50秒間の計数値の標準偏差は、400cであることが分かりました。
求めたいのは、1秒間あたりの計数値の標準偏差、つまり計数率の標準偏差(cps)なので、400cを50sで割ります。

400[c]/50[s]=8[cps]

よって、この計数率の標準偏差(cps)は、(2)8cpsが正解です。



問10 電離箱式サーベイメータを用い、積算1cm線量当量のレンジ(フルスケールは10μSv)を使用して、ある場所で、実効エネルギーが180keVのエックス線を測定したところ、フルスケールまで指針が振れるのに100秒かかった。
このときの1cm線量当量率に最も近い値は次のうちどれか。
ただし、測定に用いたサーベイメータの校正定数は、エックス線のエネルギーが120keVのときには0.85、250keVのときには0.98であり、このエネルギー範囲では、直線的に変化するものとする。

(1)310μSv/h
(2)330μSv/h
(3)380μSv/h
(4)400μSv/h
(5)550μSv/h


答え(2)
この問題は線量当量から線量当量率を求め、エックス線のエネルギーに応じた校正定数を掛けて真の線量当量率を計算するものです。

まず、選択肢と単位を合わせるために、秒sを時間hに直しましょう。

100[s]÷60[s/min]=100/60[min]
100/60[min]÷60[min/h]=100/3,600[h]
※割り切れない場合は、分数のまま計算した方が後の計算式がスッキリします。

次に、線量当量率を求めますが、線量当量を時間で割って求めることができます。

10[μSv]÷100/3,600[h]=360[μSv/h]

線量当量率は、360[μSv/h]だとわかりました。

続いて、「実効エネルギーが180keVのエックス線」の校正定数を求めます。
問題文のただし書きで、校正定数は「120keVのときには0.85」「250keVのときには0.98」とありますので、180keVのときの校正定数をkとし、比の計算を行います。

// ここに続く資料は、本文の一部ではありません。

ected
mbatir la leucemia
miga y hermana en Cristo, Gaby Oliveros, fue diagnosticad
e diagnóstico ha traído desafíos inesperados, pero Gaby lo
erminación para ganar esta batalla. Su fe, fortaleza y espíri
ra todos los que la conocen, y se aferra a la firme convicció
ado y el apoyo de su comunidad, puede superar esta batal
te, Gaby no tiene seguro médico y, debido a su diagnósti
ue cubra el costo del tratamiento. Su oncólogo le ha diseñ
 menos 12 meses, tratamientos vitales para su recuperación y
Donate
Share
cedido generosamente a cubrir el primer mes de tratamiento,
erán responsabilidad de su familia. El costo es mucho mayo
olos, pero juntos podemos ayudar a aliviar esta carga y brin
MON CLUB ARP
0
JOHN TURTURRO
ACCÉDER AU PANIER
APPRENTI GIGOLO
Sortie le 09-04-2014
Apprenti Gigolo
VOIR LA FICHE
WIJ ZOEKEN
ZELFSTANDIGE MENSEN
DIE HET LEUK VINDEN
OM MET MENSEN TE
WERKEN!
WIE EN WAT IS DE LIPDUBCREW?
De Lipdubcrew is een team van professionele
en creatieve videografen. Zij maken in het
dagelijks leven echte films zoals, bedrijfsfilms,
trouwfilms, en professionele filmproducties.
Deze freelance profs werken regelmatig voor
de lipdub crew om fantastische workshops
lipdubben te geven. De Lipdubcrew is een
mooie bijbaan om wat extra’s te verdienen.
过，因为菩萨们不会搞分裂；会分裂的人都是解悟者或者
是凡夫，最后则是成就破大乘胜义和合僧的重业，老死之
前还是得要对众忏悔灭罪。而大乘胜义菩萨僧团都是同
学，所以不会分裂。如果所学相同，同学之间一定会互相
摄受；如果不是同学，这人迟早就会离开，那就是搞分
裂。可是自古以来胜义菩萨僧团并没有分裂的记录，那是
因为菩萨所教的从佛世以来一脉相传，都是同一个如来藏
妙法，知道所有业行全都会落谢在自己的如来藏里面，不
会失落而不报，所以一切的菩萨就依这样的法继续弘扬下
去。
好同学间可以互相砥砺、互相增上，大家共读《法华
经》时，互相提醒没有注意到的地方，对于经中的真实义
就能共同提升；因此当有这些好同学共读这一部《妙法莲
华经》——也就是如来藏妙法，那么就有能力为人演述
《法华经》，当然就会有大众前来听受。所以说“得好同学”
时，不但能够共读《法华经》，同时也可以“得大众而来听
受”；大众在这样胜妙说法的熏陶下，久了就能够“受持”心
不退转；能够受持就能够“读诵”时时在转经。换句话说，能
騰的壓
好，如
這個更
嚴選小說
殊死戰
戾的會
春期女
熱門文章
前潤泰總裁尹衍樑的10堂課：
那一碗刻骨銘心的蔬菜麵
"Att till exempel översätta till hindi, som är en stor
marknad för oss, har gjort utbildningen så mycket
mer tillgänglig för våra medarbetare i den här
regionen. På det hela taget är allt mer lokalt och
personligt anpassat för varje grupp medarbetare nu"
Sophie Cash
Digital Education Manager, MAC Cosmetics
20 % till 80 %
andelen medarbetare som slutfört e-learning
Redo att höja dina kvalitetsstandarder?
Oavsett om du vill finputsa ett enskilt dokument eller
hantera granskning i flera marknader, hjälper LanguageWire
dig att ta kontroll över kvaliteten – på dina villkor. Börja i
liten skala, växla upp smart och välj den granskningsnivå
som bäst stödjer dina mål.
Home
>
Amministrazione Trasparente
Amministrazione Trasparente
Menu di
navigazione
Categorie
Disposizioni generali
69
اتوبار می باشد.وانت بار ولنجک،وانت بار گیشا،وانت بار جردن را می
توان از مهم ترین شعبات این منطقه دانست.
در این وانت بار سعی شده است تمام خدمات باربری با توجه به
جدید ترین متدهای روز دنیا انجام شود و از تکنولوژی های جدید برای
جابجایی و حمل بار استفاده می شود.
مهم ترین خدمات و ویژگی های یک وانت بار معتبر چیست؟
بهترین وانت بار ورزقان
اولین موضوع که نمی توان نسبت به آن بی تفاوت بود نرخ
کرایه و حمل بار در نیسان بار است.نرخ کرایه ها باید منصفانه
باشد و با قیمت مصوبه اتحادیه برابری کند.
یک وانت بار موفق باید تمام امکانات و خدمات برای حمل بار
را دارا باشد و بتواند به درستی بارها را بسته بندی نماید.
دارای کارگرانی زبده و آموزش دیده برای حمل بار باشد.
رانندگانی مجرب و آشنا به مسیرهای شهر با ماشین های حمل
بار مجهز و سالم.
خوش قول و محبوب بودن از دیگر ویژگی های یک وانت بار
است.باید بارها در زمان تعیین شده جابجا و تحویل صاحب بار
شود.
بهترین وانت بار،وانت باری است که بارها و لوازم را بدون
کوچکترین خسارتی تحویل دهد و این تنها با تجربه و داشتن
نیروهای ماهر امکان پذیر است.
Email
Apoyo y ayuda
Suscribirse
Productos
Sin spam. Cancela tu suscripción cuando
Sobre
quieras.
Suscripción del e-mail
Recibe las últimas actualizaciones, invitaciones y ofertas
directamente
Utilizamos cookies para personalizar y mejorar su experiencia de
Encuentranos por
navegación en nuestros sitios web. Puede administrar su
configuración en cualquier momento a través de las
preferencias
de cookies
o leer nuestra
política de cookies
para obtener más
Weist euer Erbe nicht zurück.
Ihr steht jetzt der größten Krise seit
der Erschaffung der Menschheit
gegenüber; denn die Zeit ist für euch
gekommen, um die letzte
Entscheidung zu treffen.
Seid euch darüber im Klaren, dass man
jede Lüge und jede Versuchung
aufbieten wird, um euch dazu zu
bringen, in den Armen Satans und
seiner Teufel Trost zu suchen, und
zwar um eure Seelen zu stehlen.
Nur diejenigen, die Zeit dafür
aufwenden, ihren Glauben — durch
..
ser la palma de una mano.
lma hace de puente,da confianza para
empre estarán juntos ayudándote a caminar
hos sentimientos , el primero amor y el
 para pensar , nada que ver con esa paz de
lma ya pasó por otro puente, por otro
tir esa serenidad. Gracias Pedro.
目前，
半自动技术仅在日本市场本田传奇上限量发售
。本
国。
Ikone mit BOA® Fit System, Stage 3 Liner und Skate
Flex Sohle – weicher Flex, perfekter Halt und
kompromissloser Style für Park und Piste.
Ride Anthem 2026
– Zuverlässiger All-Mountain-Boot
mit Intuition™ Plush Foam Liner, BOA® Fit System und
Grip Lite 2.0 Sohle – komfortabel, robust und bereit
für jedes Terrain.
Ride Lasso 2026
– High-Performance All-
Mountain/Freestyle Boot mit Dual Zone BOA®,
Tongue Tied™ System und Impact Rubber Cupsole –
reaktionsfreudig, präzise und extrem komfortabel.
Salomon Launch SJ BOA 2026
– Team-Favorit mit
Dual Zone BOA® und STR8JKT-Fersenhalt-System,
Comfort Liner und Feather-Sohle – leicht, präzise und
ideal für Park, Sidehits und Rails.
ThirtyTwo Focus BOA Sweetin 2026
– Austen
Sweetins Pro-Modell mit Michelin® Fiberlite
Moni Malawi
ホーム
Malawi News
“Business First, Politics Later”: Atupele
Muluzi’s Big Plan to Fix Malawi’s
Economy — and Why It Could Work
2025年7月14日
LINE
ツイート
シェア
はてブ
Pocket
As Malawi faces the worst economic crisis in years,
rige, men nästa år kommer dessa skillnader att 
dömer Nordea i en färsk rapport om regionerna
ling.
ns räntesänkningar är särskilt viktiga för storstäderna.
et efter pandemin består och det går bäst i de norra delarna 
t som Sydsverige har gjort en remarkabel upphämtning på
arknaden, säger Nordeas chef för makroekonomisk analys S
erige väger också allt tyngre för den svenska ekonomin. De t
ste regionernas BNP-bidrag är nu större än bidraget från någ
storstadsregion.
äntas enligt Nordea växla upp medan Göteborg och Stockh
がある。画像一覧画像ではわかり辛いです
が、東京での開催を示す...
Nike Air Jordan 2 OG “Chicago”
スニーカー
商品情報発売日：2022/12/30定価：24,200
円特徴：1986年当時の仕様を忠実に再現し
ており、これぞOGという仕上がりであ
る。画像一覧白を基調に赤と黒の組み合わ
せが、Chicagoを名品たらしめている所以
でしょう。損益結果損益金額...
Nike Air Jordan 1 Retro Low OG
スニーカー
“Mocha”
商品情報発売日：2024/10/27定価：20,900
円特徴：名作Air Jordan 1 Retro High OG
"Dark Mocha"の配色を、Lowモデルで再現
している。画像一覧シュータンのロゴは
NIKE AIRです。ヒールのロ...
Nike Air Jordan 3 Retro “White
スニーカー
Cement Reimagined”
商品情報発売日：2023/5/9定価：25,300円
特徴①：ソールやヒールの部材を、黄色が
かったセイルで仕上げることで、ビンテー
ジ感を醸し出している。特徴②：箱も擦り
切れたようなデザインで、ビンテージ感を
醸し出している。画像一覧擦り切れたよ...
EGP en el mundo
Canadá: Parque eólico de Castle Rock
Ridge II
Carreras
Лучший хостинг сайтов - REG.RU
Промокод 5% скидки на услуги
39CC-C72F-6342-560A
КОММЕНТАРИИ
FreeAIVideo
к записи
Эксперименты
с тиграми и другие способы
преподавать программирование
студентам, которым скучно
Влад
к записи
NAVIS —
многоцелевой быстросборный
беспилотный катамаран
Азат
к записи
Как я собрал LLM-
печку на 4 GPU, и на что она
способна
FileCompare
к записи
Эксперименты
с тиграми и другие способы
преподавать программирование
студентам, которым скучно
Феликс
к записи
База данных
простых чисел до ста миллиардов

(250[keV]-180[keV]):(250[keV]-120[keV])=(0.98-k):(0.98-0.85)
※左辺はエックス線のエネルギーの比で、右辺は校正定数の比です。

(250[keV]-120[keV])×(0.98-k)=(250[keV]-180[keV])×(0.98-0.85)
※比の計算では内側同士、外側同士の掛け算になります。

130×(0.98-k)=70×0.13
127.4-130k=9.1
-130k=9.1-127.4
-130k=-118.3
k=0.91

これで180keVのときの校正定数kは、0.91だとわかりました。

最後に先ほど求めた線量当量率360μSv/hに、校正定数0.91を掛けて真の線量当量率を計算します。

360[μSv/h]×0.91=327.6[μSv/h]

したがって、最も近い値は(2)330μSv/hが正解です。